++++ SOURCE MATERIAL ++++

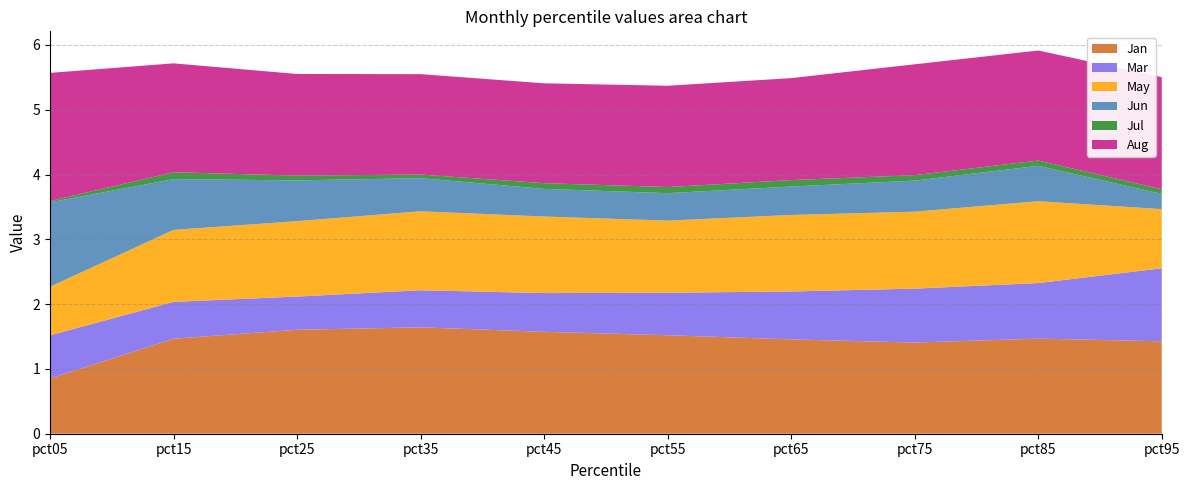

Reading left to right, transcribe all the data shown in this chart.

Jan: 0.9	1.5	1.6	1.6	1.6	1.5	1.5	1.4	1.5	1.4
Mar: 0.7	0.6	0.5	0.6	0.6	0.7	0.7	0.8	0.9	1.1
May: 0.8	1.1	1.2	1.2	1.2	1.1	1.2	1.2	1.3	0.9
Jun: 1.3	0.8	0.6	0.5	0.4	0.4	0.4	0.5	0.5	0.2
Jul: 0.0	0.1	0.1	0.1	0.1	0.1	0.1	0.1	0.1	0.1
Aug: 2.0	1.7	1.6	1.5	1.5	1.6	1.6	1.7	1.7	1.7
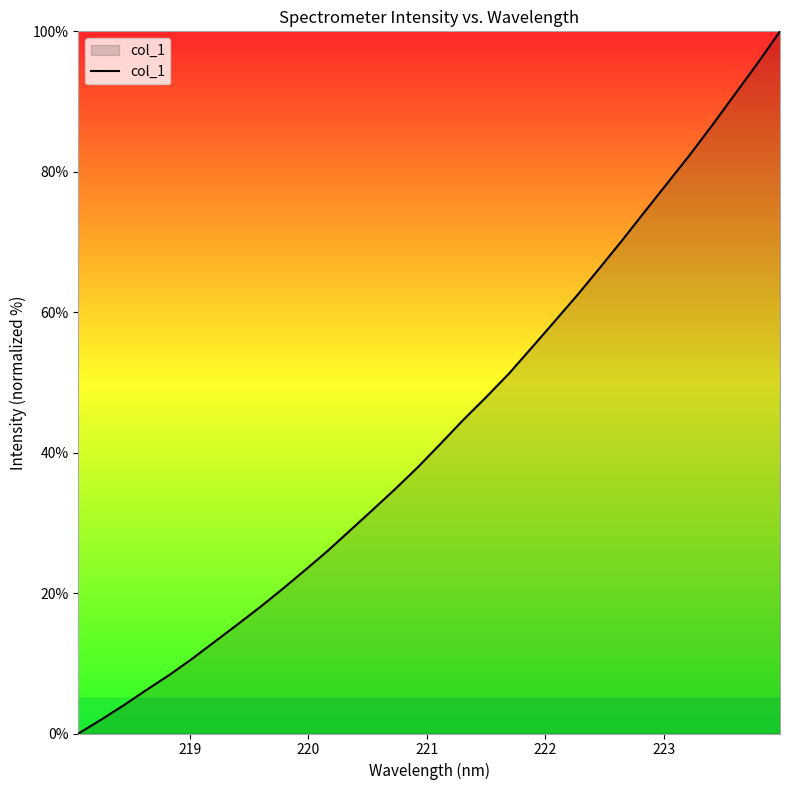

What is the difference between the maximum and minimum values?

100.0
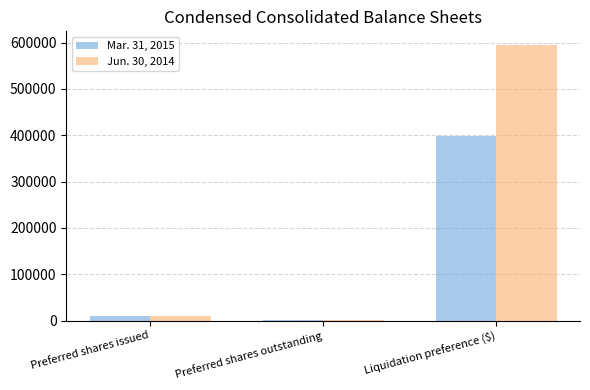

How many categories are shown in the chart?

3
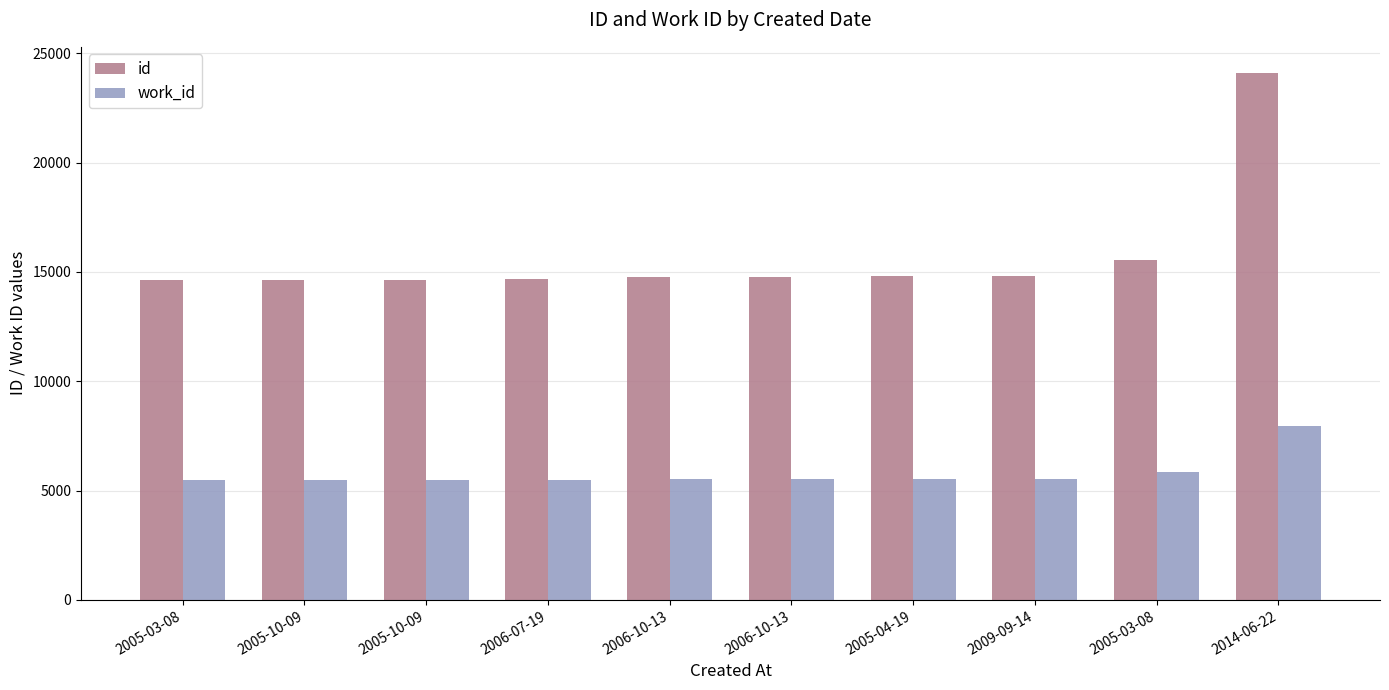

What is the minimum value for id?

14632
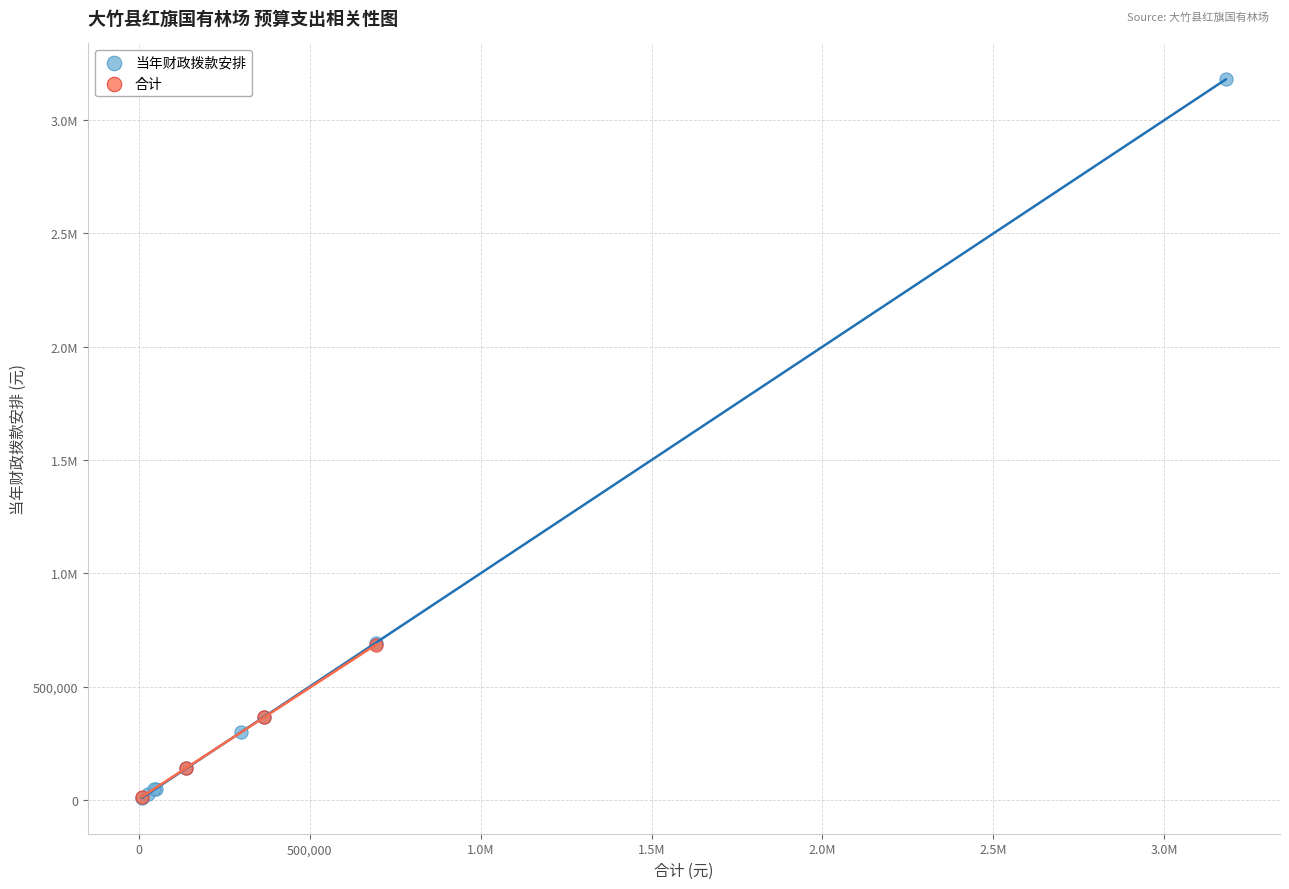

What are all the series names shown in the legend?

当年财政拨款安排, 合计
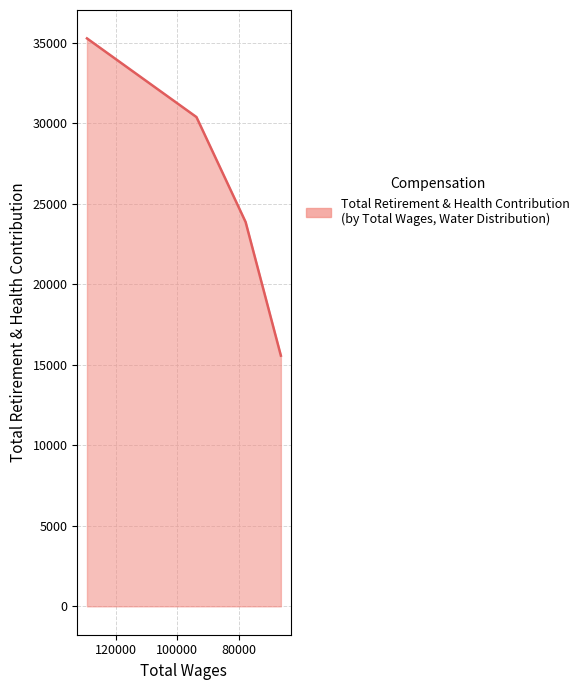

Reading left to right, extract all data points from this chart.

35287	30399	23875	15574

++++

* HOW TO COMPLETE THIS TASK
Copy every one of the lines above word for word, and leave out the pictures.

* OUTPUT FOR THIS TASK
Reading left to right, transcribe all the data shown in this chart.

Jan: 0.9	1.5	1.6	1.6	1.6	1.5	1.5	1.4	1.5	1.4
Mar: 0.7	0.6	0.5	0.6	0.6	0.7	0.7	0.8	0.9	1.1
May: 0.8	1.1	1.2	1.2	1.2	1.1	1.2	1.2	1.3	0.9
Jun: 1.3	0.8	0.6	0.5	0.4	0.4	0.4	0.5	0.5	0.2
Jul: 0.0	0.1	0.1	0.1	0.1	0.1	0.1	0.1	0.1	0.1
Aug: 2.0	1.7	1.6	1.5	1.5	1.6	1.6	1.7	1.7	1.7

What is the difference between the maximum and minimum values?

100.0

How many categories are shown in the chart?

3

What is the minimum value for id?

14632

What are all the series names shown in the legend?

当年财政拨款安排, 合计

Reading left to right, extract all data points from this chart.

35287	30399	23875	15574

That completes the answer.